TASK STATEMENT —
Turn every line from the one containing "INPUT: image. TARGET: right" through the end of the items, inclusive, into a numbered list. Skip blank lines and leave the pictures out.
-- Start of INPUT FOR THIS TASK --
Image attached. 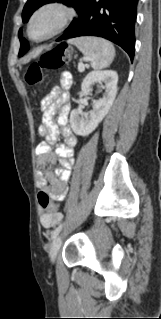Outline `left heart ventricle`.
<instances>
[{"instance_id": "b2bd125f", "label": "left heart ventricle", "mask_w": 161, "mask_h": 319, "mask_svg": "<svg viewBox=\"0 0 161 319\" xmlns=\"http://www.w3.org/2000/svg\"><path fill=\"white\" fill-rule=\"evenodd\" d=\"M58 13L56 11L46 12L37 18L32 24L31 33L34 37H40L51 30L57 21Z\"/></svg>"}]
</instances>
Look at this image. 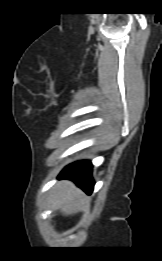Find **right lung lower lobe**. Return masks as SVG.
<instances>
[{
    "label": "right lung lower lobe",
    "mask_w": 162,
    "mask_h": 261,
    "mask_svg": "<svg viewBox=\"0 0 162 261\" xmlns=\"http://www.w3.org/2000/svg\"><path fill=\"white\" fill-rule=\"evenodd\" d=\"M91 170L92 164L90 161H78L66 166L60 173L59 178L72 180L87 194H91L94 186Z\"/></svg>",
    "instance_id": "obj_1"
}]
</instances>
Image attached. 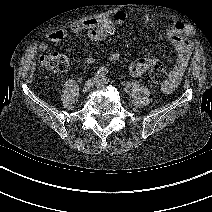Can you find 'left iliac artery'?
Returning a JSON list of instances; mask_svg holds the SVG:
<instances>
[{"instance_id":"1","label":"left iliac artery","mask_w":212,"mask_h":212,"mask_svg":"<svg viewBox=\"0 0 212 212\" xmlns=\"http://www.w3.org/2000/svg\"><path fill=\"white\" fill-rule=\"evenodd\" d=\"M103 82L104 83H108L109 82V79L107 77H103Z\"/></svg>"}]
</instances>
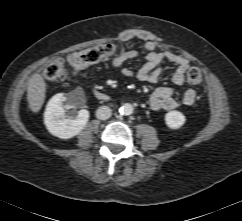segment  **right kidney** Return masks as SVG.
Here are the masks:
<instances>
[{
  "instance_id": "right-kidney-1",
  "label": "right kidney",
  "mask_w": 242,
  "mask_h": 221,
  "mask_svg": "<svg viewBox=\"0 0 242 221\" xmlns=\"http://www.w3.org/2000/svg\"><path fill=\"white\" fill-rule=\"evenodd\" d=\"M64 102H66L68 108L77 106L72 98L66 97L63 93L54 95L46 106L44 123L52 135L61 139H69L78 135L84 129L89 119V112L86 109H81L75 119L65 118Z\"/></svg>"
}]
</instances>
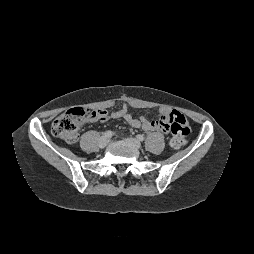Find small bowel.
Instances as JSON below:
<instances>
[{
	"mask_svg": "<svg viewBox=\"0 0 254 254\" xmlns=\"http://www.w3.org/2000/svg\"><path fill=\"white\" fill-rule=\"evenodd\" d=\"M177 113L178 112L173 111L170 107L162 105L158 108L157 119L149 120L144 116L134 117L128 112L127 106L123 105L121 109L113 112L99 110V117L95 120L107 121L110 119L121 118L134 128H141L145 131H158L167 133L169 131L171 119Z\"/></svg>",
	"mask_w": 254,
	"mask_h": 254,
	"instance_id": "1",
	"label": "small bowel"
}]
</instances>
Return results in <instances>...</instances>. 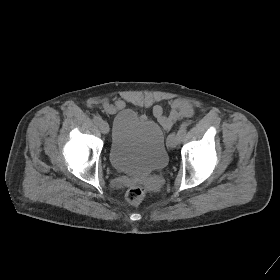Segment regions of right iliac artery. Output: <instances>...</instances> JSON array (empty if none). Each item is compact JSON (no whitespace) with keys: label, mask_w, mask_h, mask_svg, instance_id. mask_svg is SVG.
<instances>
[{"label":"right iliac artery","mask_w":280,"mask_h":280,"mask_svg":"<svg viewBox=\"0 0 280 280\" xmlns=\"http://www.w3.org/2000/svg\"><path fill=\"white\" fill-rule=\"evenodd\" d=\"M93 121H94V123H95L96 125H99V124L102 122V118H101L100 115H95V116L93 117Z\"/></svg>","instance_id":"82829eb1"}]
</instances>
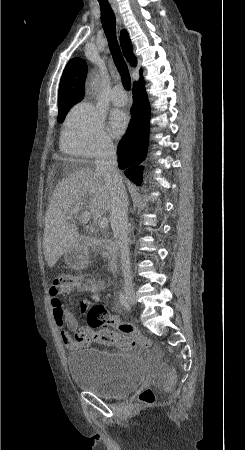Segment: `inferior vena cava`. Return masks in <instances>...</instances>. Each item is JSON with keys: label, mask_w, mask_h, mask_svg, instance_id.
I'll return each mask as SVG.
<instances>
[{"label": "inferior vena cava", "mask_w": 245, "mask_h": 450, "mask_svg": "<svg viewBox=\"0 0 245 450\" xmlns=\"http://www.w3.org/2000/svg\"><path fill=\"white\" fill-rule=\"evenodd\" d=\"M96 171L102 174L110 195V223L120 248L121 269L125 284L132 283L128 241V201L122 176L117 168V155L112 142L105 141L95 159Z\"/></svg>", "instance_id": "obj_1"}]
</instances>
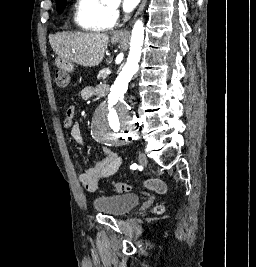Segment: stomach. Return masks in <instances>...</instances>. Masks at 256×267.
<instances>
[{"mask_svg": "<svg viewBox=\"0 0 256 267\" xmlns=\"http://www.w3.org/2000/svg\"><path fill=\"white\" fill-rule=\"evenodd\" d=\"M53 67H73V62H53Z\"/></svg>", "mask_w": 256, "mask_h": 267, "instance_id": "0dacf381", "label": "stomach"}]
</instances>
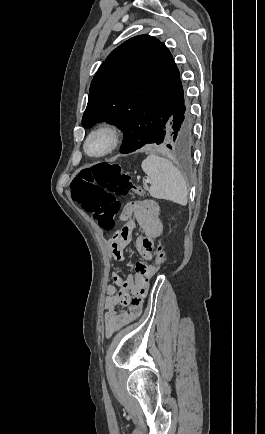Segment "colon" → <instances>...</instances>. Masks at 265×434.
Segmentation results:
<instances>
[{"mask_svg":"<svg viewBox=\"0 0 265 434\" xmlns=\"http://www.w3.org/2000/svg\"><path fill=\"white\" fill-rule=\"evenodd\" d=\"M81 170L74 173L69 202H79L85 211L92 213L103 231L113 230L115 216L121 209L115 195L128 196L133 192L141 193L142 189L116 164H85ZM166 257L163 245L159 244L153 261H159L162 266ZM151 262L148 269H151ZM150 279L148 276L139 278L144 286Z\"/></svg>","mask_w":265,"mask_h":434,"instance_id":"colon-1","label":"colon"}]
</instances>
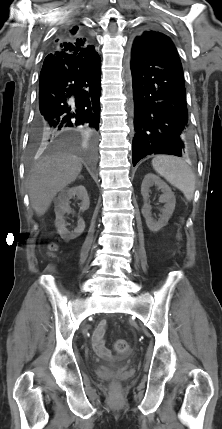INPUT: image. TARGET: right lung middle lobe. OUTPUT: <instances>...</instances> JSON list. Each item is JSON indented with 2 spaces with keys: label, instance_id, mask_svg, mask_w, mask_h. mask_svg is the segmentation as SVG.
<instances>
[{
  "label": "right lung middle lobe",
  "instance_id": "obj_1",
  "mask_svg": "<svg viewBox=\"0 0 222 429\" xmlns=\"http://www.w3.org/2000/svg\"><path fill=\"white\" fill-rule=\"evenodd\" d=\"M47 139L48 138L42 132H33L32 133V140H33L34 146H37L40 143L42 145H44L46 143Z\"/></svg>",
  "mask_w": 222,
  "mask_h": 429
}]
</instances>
-- End of INPUT FOR THIS TASK --
SOLUTION FOR THIS EXERCISE —
1. INPUT: image. TARGET: right lung middle lobe. OUTPUT: <instances>...</instances> JSON list. Each item is JSON indented with 2 spaces with keys: label, instance_id, mask_svg, mask_w, mask_h. mask_svg is the segmentation as SVG.
2. <instances>
3. [{
4.   "label": "right lung middle lobe",
5.   "instance_id": "obj_1",
6.   "mask_svg": "<svg viewBox=\"0 0 222 429\" xmlns=\"http://www.w3.org/2000/svg\"><path fill=\"white\" fill-rule=\"evenodd\" d=\"M47 139L48 138L42 132H33L32 133V140H33L34 146H37L40 143L42 145H44L46 143Z\"/></svg>",
7.   "mask_w": 222,
8.   "mask_h": 429
9. }]
10. </instances>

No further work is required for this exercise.